Weekly litigation report—January 20, 2018

January 20, 2018 | By JAMES BURLING

Amicus brief filed in case that asks who can appeal in certain cases involving government agencies

We filed an amicus brief asking the Supreme Court to take up Scott Timber Co. v. Oregon Wild. The case involves an Oregon timber sale that was opposed by a group of environmentalists on the grounds that the federal government didn’t fully study the impacts of the sale on the forest even though the area in question was designated for timber harvesting. The district court agreed and vacated the contract between the government and Scott Timber Co. unless and until the government performed an additional costly and time consuming assessment. Scott Timber appealed and asked the Ninth Circuit to hold that the sale complied with the law; but on appeal, the court held that only government agencies could appeal a decision of this type, and was unswayed by the fact that the government had informed Scott Timber that it would not complete the assessment. Our brief points out the problems that the Ninth Circuit’s rule exacerbates, and notes that the Supreme Court’s prior decisions warrant an appeal in this case. For more on the case, read our blog post.

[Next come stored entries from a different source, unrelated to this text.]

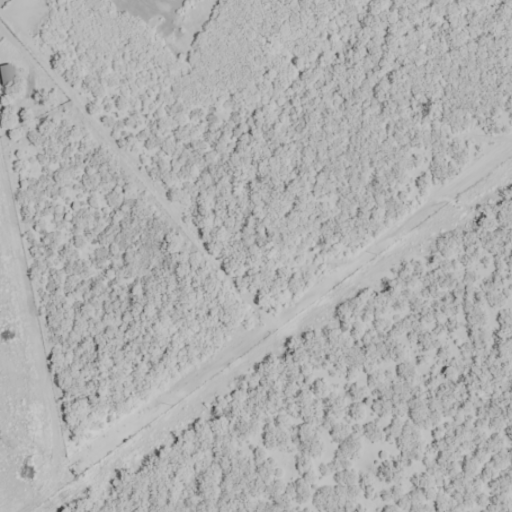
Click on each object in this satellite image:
road: (265, 320)
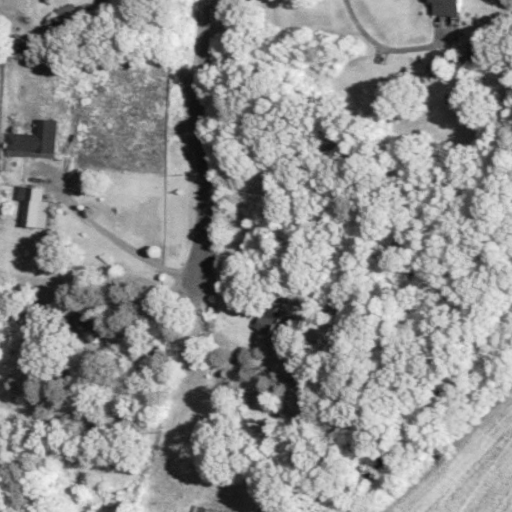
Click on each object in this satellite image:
building: (446, 7)
building: (71, 11)
building: (25, 47)
road: (385, 47)
building: (476, 50)
road: (199, 135)
building: (34, 139)
building: (33, 205)
road: (123, 245)
building: (269, 319)
building: (86, 326)
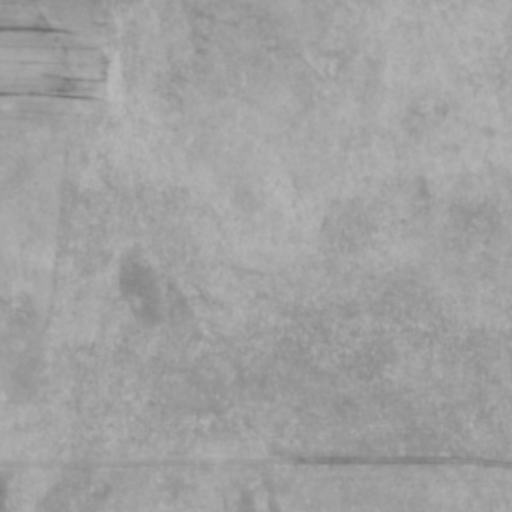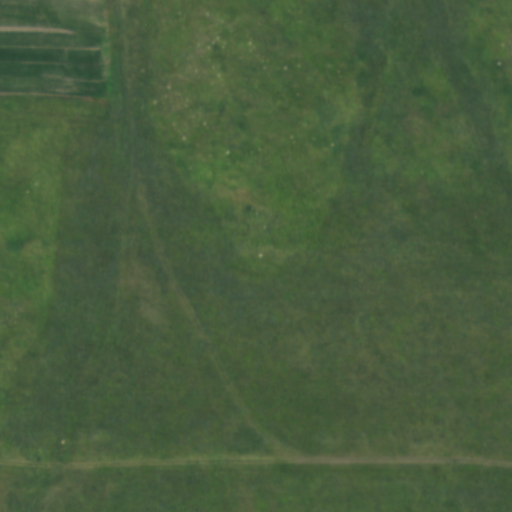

Warrantless home inspections challenge continues

Last week, the City filed a motion seeking to dismiss our complaint.  The complaint challenges Santa Barbara’s ordinances requiring that the owners of single-family owner-occupied residences must submit to an inspection of the interior and exterior of the home prior to its sale.  While administrative inspections are sometimes permitted for rental homes and multi-family residences, there is no valid reason for government to inspect private homes at the time of sale.  The City fails to understand the distinction between owner-occupied homes and rental homes and have challenged everything from the statute of limitations to the merits of the claims.  Our response will be due on February 9th and the hearing on the City’s motion will be held on February 26th.

Seattle takes away landlord’s right to choose tenants

On Wednesday, the City of Seattle filed a motion for summary judgment defending its oppressive first-in-time rule in Yim v. City of Seattle. The first-in-time rule takes away landlords’ right to choose their own tenants, which we argue is an unconstitutional taking of property rights under clear state Supreme Court caselaw. You can read a prior blog post about the case here.